(SOURCE RECORDS begins)

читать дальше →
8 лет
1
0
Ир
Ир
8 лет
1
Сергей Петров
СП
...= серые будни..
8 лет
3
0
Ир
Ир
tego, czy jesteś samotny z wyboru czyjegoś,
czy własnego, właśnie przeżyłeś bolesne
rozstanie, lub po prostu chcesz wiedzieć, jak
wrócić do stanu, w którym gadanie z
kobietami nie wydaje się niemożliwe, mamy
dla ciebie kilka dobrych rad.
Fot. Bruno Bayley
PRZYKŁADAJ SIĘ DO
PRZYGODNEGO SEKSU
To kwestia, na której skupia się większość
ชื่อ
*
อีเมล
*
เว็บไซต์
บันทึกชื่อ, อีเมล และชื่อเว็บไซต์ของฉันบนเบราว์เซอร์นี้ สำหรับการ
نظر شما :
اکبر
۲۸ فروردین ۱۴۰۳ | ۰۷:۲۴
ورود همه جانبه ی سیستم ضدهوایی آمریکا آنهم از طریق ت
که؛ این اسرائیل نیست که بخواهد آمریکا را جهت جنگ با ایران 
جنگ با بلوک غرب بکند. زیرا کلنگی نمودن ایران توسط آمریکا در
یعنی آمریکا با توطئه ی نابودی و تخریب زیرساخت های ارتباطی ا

(SOURCE RECORDS ends)

TASK ITEM: Answer with one number, namely the count of lines in the entries that include the word "บไซต".

ANSWER TO THIS EXERCISE: 2